Hi,

I am running performance tests for our use cases on Impala and Drill to make a 
choice and pick one for our Data warehouse implementation on top of Hadoop.  I 
used the same cluster for both the tests. Select Query that takes ~20 seconds 
in impala, takes around 440 seconds in drill on same hardware cluster (nearly 
20 times more). I would like to make sure that I am not missing anything in 
tuning or configuration.  Below is our configuration, appreciate comments on if 
these performance numbers are as expected or if any tuning can be done to 
improve drill performance.

Hadoop Cluster configuration and data set:


*         5 nodes cluster, 1 name node and 4 data nodes, 32GB memory , 4 cpus 
on each node.

*         There are two main fact tables. 98 million records in one and 87 
million records in another. There are around 10 dimension tables.

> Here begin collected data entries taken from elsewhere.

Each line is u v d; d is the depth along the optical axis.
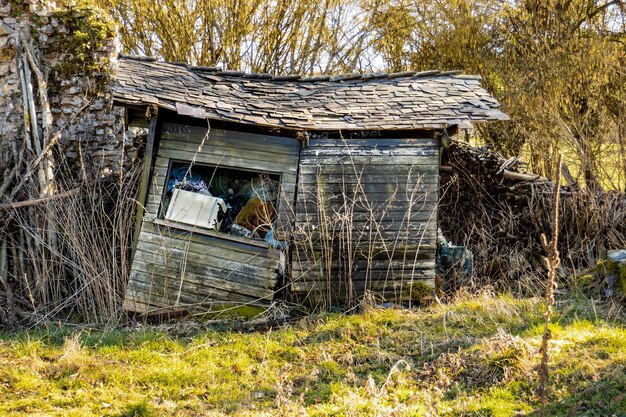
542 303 9.41
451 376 7.43
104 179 11.73
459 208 12.77
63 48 12.38
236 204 11.15
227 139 10.73
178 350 8.63
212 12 19.50
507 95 18.47
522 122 18.19
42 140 11.55
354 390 7.32
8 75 11.80
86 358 8.03
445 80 12.16
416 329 8.87
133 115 11.06
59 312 10.11
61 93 12.34
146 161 10.44
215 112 10.48
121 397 7.27
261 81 12.05
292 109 11.04
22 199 10.67
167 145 10.69
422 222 10.60
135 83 10.88
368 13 21.75
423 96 11.52
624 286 9.68
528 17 18.73
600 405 6.57
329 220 10.47
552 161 16.11
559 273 11.17
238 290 10.23
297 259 10.40
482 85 19.88
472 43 19.94
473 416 6.57
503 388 7.04
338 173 10.66
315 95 11.62
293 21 20.41
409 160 10.74
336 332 8.95
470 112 10.94
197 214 10.38
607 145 15.41
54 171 11.41
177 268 10.23
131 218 10.73
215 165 10.70
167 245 10.27
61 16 12.40
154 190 10.52
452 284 11.20
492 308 9.28
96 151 12.52
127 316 10.02
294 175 10.67
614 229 11.66
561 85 17.47
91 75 12.55
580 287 10.26
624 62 17.80
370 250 10.34
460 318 9.09
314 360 8.23
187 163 10.83
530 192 12.42
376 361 8.09
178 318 10.07
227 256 10.30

For now, we 
are running the tests with normalized schema from out data warehouse.

*         Running the same query against Impala and Drill except for the syntax 
differences everything is same.

Impala Configuration


*         CDH 5.3.2 with Impala 2.1.2 version

*         4 impala daemons running on 4 data nodes.

*          Impala daemons memory set to 25GB.

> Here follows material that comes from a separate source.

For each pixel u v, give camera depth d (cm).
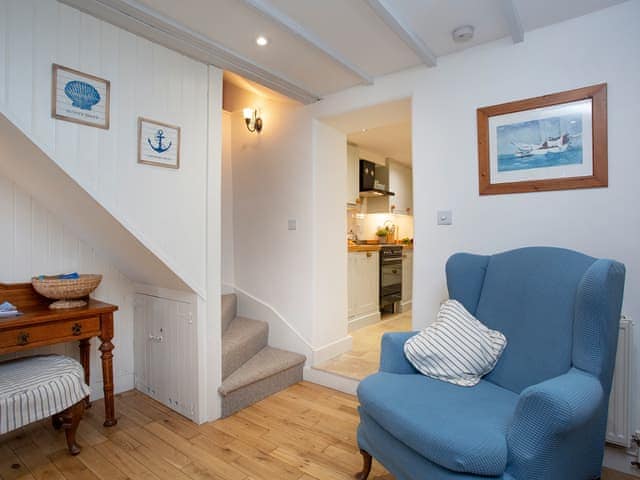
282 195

*         Partitioned parquet tables were created from text format hdfs files 
using impala itself (CTAS command).

*         Parquet block size 256MB

Drill Configuration


*         Drill 0.8 version, added drill on the CDH cluster setup

*         4 drillbits running on 4 data nodes

*         Drillbits memory set to 16GB and heap memory set to 8GB.  I ran with 
8GB memory and 4GB for heap, there was no change in the query timings.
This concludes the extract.